Exercise instructions:
Please repeat the records beneath this task exactly as they appear, but skip the images.

Records for this task:
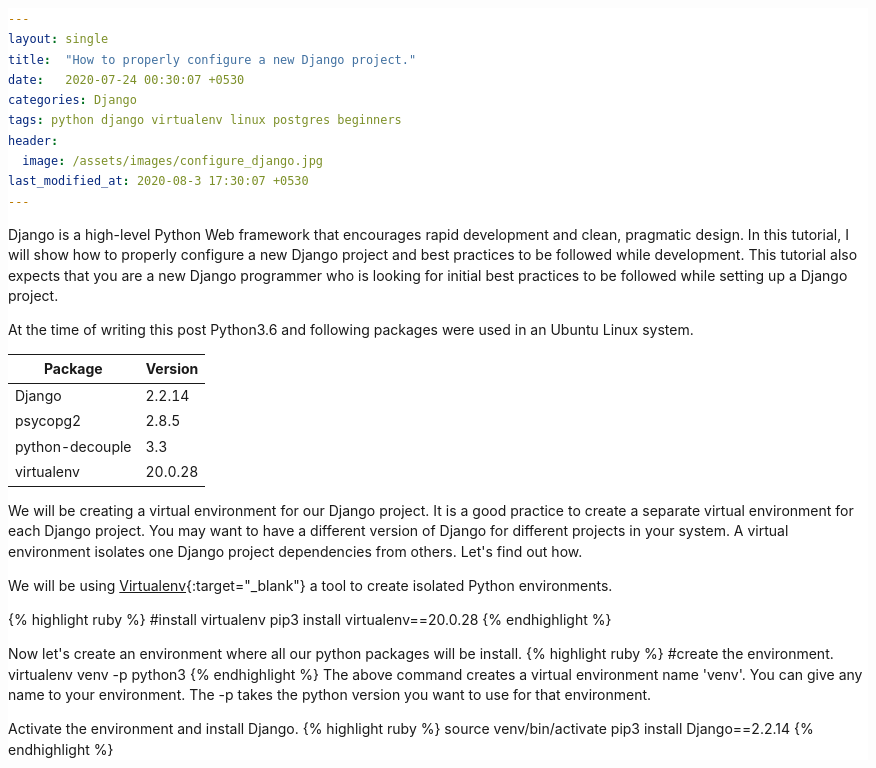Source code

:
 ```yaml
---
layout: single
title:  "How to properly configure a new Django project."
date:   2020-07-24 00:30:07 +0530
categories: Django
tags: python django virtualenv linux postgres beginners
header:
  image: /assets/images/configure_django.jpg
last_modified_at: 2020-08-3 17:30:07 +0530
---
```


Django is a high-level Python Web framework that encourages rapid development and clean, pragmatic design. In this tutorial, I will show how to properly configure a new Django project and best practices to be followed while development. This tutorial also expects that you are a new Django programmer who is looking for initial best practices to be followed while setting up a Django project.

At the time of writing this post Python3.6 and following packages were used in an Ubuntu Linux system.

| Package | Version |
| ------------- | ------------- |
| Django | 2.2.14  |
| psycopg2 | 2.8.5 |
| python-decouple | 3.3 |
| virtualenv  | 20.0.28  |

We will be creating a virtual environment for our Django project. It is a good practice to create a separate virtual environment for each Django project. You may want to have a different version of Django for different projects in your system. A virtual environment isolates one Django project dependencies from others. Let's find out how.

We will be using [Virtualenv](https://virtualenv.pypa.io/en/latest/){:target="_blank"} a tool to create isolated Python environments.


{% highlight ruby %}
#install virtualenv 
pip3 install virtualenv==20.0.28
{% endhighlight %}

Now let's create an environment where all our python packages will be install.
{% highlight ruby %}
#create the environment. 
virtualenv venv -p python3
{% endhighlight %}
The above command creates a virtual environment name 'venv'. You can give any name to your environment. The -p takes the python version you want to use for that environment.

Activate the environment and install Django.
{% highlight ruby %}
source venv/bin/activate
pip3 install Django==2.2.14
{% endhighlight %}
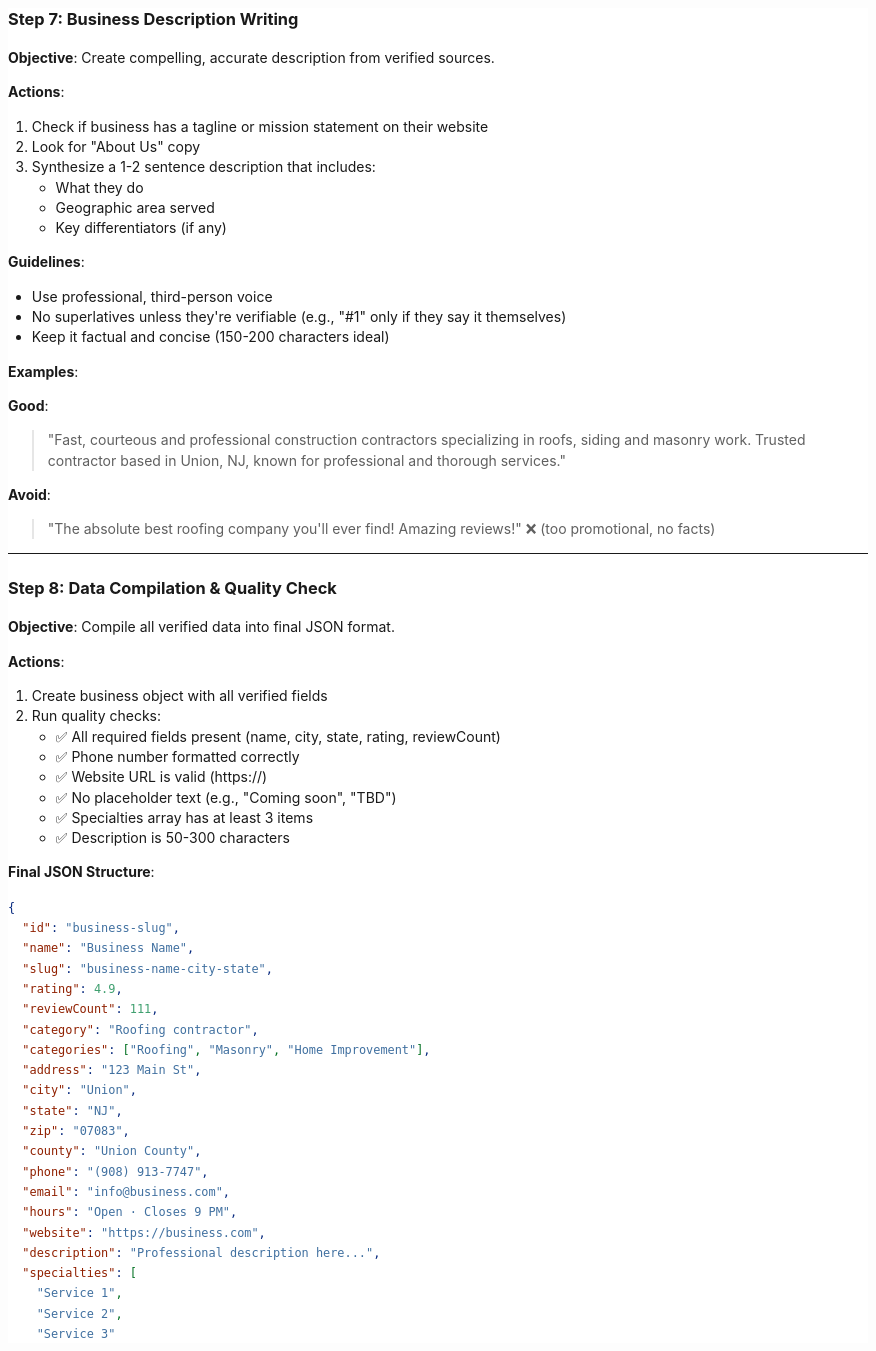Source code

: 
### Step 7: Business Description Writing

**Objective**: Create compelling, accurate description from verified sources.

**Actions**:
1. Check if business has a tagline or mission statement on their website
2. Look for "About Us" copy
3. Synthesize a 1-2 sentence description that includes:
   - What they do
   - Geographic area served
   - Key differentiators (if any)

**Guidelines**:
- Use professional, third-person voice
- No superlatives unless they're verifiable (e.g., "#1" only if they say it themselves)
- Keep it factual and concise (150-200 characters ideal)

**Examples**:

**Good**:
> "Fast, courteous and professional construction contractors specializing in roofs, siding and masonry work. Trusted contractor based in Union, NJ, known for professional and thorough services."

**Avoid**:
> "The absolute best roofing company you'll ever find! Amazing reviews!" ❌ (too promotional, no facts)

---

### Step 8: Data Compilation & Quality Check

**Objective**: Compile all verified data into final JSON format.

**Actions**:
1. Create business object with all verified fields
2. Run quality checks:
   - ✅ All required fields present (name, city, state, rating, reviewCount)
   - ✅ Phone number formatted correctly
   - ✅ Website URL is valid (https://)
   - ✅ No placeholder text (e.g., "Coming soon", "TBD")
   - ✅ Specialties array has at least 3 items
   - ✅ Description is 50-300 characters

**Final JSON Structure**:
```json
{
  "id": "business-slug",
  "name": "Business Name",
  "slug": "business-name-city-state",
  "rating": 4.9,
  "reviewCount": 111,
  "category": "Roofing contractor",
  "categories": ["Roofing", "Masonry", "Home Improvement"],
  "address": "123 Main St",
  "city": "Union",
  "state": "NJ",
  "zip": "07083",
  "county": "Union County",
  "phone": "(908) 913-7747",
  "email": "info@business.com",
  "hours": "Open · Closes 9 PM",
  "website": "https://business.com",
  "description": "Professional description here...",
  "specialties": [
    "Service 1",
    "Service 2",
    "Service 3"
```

Response:
Source code

:
 ```yaml
---
layout: single
title:  "How to properly configure a new Django project."
date:   2020-07-24 00:30:07 +0530
categories: Django
tags: python django virtualenv linux postgres beginners
header:
  image: /assets/images/configure_django.jpg
last_modified_at: 2020-08-3 17:30:07 +0530
---
```


Django is a high-level Python Web framework that encourages rapid development and clean, pragmatic design. In this tutorial, I will show how to properly configure a new Django project and best practices to be followed while development. This tutorial also expects that you are a new Django programmer who is looking for initial best practices to be followed while setting up a Django project.

At the time of writing this post Python3.6 and following packages were used in an Ubuntu Linux system.

| Package | Version |
| ------------- | ------------- |
| Django | 2.2.14  |
| psycopg2 | 2.8.5 |
| python-decouple | 3.3 |
| virtualenv  | 20.0.28  |

We will be creating a virtual environment for our Django project. It is a good practice to create a separate virtual environment for each Django project. You may want to have a different version of Django for different projects in your system. A virtual environment isolates one Django project dependencies from others. Let's find out how.

We will be using [Virtualenv](https://virtualenv.pypa.io/en/latest/){:target="_blank"} a tool to create isolated Python environments.


{% highlight ruby %}
#install virtualenv 
pip3 install virtualenv==20.0.28
{% endhighlight %}

Now let's create an environment where all our python packages will be install.
{% highlight ruby %}
#create the environment. 
virtualenv venv -p python3
{% endhighlight %}
The above command creates a virtual environment name 'venv'. You can give any name to your environment. The -p takes the python version you want to use for that environment.

Activate the environment and install Django.
{% highlight ruby %}
source venv/bin/activate
pip3 install Django==2.2.14
{% endhighlight %}
Source code

: 
### Step 7: Business Description Writing

**Objective**: Create compelling, accurate description from verified sources.

**Actions**:
1. Check if business has a tagline or mission statement on their website
2. Look for "About Us" copy
3. Synthesize a 1-2 sentence description that includes:
   - What they do
   - Geographic area served
   - Key differentiators (if any)

**Guidelines**:
- Use professional, third-person voice
- No superlatives unless they're verifiable (e.g., "#1" only if they say it themselves)
- Keep it factual and concise (150-200 characters ideal)

**Examples**:

**Good**:
> "Fast, courteous and professional construction contractors specializing in roofs, siding and masonry work. Trusted contractor based in Union, NJ, known for professional and thorough services."

**Avoid**:
> "The absolute best roofing company you'll ever find! Amazing reviews!" ❌ (too promotional, no facts)

---

### Step 8: Data Compilation & Quality Check

**Objective**: Compile all verified data into final JSON format.

**Actions**:
1. Create business object with all verified fields
2. Run quality checks:
   - ✅ All required fields present (name, city, state, rating, reviewCount)
   - ✅ Phone number formatted correctly
   - ✅ Website URL is valid (https://)
   - ✅ No placeholder text (e.g., "Coming soon", "TBD")
   - ✅ Specialties array has at least 3 items
   - ✅ Description is 50-300 characters

**Final JSON Structure**:
```json
{
  "id": "business-slug",
  "name": "Business Name",
  "slug": "business-name-city-state",
  "rating": 4.9,
  "reviewCount": 111,
  "category": "Roofing contractor",
  "categories": ["Roofing", "Masonry", "Home Improvement"],
  "address": "123 Main St",
  "city": "Union",
  "state": "NJ",
  "zip": "07083",
  "county": "Union County",
  "phone": "(908) 913-7747",
  "email": "info@business.com",
  "hours": "Open · Closes 9 PM",
  "website": "https://business.com",
  "description": "Professional description here...",
  "specialties": [
    "Service 1",
    "Service 2",
    "Service 3"
```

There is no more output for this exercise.